The way a drug is taken can create its own set of risks.

  • Ingestion – Ingestion is often the safest way to take drugs, though gastrointestinal side effects are possible.
  • Insertion – Inserting drugs in the anus or vagina can irritate the mucosal lining, which makes a person more susceptible to STIs and HIV, and possibly Hep C during sex.
  • Snorting – Snorting drugs can lead to Hep C (through reusing someone else's equipment), erosion of nasal passages, runny or drippy nose, nosebleeds and lung irritation.
  • Smoking – Smoking drugs introduces toxins to the lungs and can cause coughs, emphysema, and cancers, but is generally less risky than injection.

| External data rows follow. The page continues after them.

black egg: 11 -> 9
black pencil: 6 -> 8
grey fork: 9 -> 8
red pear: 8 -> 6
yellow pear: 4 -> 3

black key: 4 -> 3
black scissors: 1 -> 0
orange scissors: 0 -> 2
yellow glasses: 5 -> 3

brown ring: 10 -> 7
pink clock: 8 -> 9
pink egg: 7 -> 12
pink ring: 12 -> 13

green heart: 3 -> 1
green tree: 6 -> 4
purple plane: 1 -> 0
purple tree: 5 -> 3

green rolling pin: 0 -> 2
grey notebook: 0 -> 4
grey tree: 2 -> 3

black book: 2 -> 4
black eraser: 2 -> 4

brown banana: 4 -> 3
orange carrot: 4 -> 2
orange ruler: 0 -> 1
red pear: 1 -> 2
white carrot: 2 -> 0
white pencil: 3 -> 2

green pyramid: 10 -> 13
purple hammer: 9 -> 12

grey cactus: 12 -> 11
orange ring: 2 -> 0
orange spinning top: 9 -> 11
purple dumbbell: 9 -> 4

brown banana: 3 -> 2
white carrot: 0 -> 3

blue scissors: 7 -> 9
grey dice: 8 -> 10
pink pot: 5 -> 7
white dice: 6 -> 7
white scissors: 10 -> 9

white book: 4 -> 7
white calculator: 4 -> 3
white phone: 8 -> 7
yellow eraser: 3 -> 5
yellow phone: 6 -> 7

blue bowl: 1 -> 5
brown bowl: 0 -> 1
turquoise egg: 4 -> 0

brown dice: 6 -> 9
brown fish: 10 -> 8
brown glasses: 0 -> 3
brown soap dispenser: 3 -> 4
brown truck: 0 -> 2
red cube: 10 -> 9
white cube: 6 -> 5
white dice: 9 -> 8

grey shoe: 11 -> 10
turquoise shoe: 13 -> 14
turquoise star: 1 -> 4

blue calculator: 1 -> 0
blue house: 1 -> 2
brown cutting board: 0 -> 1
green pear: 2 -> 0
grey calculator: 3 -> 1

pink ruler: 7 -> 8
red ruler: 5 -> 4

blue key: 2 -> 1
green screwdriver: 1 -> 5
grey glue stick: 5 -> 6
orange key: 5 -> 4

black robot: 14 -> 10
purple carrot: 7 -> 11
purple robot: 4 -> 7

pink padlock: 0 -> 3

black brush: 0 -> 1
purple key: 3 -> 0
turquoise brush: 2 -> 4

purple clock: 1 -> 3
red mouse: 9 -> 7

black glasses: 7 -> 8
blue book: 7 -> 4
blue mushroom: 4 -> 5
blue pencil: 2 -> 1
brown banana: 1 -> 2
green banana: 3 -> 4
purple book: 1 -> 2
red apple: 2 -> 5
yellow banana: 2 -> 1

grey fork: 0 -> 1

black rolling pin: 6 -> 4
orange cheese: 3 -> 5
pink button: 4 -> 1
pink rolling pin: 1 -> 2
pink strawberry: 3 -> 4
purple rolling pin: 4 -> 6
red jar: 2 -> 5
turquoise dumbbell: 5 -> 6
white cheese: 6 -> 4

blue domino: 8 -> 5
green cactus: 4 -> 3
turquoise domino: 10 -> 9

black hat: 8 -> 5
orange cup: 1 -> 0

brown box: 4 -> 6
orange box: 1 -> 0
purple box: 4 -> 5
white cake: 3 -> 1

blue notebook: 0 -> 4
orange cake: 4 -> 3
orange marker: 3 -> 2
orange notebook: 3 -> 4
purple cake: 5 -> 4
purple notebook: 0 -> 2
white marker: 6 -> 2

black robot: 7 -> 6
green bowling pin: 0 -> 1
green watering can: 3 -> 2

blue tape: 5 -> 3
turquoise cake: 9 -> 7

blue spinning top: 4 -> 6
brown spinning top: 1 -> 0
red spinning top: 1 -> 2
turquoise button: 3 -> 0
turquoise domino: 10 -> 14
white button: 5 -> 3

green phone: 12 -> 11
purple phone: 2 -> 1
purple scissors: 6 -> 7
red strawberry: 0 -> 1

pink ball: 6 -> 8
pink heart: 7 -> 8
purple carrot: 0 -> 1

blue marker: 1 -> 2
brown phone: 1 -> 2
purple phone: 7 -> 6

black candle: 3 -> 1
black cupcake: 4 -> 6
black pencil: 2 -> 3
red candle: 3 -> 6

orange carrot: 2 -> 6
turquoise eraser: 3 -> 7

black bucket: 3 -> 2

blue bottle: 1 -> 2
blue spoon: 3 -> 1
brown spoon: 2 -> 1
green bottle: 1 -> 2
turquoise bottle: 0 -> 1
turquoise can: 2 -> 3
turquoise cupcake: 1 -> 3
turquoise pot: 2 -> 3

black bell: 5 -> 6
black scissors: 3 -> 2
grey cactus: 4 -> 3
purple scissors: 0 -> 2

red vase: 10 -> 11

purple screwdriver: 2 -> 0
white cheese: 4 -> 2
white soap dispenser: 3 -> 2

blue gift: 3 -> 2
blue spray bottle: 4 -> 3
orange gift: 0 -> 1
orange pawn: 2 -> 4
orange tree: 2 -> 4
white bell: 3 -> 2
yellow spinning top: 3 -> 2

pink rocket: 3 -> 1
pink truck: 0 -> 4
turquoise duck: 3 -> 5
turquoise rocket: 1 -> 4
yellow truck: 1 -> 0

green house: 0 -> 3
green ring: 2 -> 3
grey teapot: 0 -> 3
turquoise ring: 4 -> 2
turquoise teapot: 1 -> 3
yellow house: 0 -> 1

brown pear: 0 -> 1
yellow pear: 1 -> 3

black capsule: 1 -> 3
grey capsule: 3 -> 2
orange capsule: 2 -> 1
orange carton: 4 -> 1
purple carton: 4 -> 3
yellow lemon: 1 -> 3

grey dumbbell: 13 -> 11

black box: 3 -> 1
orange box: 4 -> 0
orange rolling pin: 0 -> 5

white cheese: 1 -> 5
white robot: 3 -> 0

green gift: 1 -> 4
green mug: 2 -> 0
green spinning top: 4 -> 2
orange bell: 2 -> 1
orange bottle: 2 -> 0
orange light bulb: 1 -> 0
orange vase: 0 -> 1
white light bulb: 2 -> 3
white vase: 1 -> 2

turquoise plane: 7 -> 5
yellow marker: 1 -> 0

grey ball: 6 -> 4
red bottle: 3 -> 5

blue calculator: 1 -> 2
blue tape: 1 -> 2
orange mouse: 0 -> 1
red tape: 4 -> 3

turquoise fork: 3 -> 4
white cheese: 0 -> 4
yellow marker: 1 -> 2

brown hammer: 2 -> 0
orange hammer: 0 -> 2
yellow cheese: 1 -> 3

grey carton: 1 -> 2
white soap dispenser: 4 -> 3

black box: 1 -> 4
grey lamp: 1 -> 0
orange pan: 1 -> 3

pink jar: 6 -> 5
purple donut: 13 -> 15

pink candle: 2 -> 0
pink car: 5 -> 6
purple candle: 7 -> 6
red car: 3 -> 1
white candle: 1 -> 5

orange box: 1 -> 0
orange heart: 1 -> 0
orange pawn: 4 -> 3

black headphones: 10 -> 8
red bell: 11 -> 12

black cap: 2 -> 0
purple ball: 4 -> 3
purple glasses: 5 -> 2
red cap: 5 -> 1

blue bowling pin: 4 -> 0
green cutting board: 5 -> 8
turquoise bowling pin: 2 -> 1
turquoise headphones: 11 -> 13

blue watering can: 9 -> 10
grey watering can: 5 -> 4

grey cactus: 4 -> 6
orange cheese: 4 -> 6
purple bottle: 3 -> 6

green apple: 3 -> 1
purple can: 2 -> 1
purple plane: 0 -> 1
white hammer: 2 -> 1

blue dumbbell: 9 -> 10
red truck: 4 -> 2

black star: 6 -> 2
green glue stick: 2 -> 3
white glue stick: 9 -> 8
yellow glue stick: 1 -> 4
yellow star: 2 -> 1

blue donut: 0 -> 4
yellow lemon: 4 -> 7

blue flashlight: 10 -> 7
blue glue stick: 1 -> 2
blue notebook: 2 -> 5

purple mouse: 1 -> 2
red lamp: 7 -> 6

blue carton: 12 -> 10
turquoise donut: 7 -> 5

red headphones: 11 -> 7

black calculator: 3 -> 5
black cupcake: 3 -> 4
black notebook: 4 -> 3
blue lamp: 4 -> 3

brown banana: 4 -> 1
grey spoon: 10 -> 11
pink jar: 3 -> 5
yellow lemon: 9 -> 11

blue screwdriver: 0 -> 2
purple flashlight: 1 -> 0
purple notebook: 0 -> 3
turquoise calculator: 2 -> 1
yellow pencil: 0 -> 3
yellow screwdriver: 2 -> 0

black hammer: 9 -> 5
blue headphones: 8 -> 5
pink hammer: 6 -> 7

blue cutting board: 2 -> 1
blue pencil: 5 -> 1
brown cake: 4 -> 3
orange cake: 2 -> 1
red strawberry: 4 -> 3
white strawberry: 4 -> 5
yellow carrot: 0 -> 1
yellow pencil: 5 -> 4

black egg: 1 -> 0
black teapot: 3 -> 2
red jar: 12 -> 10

Broken or homemade crack pipes can cause burns, splits or cuts on lips and inside the mouth, and lead to Hep C (through reusing someone else's equipment).
  • Injection – Risks associated with injection include blood-borne diseases like HIV and Hep C (from reusing someone else's equipment), skin infections and abscesses, vein damage, heart valve infections (endocarditis), chalk lung, blood clots, cotton fever and track marks.

Social Risks

Drug use has an impact beyond getting high and can affect the relationship a person has with family, friends and community. Drug use is a stigmatized behaviour and can alienate people from their families. Disposing of drug equipment in public places is a public nuisance that can expose people in the community to possible needlestick injuries. Drug possession and drug trafficking are criminal offences and are a leading charge associated with incarcerations today. Incarceration itself comes with a number of possible risks, including lowered employment potential, less access to healthcare, increased isolation and disconnection from community, and exposure to the violence that occurs in prisons. Balancing these risks with the benefits of getting high is a serious challenge for drug users, especially when drug use is a normalized part of their social circle, they are dependent on a substance or if they use drugs as a means to cope with other challenges in their lives. Often stigma is based more in people's negative perceptions of drug users and less in their actual behaviour.